As far as God being in direct control of everyone's lives, so that He orchestrates every little detail, I don't believe that. I'm a moderate when it comes to the mechanics of how God's sovereignty works itself out in "real life"; on one end of the spectrum are the fatalist determinists, who teach that God is behind every raindrops and every lightning bolt and that He controls every step we take. If we trip on our shoelace, that was His doing, for His glory; if we fall out of a tree, He pushed us out. Gravity, physics, and human error aren't factors; they may look to be causes, but they are just the means by which God works out His purpose.

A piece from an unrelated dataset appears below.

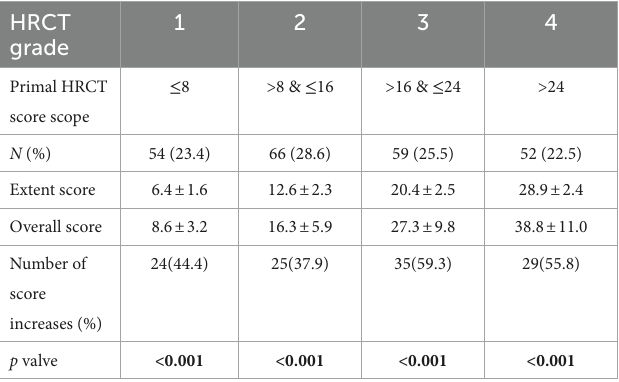
TABLE 1 Different HRCT score of patients with autoimmune APAP.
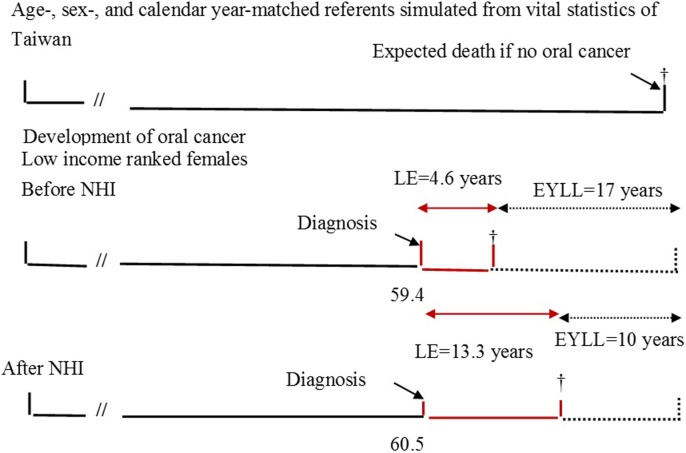
Before NHI: A case of oral squamous cell carcinoma (OSCC) for low income ranked female is on average diagnosed at age of 59.4 (Table 1), while that after National Health Insurance (NHI) is at age of 60.5.The gain in life expectancy (LE) between before and after NHI would be 13.3–4.6 = 8.7 years. However, if we take two different ages and calendar periods of diagnosis into account by comparing the difference in expected years of life lost (EYLLs) of the above two systems, the potential gain would be 17–10 = 7 years. † indicates mortality.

Cancer, hurricanes, child soldiers, sex trafficking, genocide... God is behind it all. He's pulling the strings to bring all that about. On the other side of the spectrum is Open Theism: God isn't at all in control to the point that He doesn't even know what the future holds! As a moderate, I believe God is sovereign and in control; and I believe that the decision to do nothing, or to not intervene, or to allow a world of free, causal agents to exist, is in and of itself a sovereign decision. I believe in things like God's permissive will, His decretive will, and His causal will. 

I think the world makes more sense poised between God's will and man's will, and God actively working to bring man's will in line with His. The concept of "free will" was acknowledged in the earliest days of the church (go ahead, research it; it was one of John Calvin's "thorns in the side"); why are we to disregard the concept and condemn it as blasphemy just because a handful of reformers decided to do away with it?

I believe that the Bible teaches God's will for us is to do three things: believe in His Son, live holy lives, and strive to build His kingdom, all of these by the power of the Spirit. When we are doing these things, I believe we are perfectly in the will of God.

The New Testament does teach us that God has plans for His people, plans for you and plans for me--but these plans reach beyond the here-&-now. Our lives in this fallen world are but miniscule flickers in time compared to an unending Story in which we are to find ourselves. We focus so much on this life (and I am more guilty of this than anybody!) that we fail to perceive that God's plans for us stretch far beyond the temporal. We are here not to just bathe in God's blessings and rewards but to work for His kingdom and to become the sort of people who will thrive in God's new world. That world isn't here yet, and when we are surprised by the currents of our lives, we are failing to appreciate what the Bible makes so clear: we are pilgrims and strangers in this "present evil age," and this world as it stands isn't our home.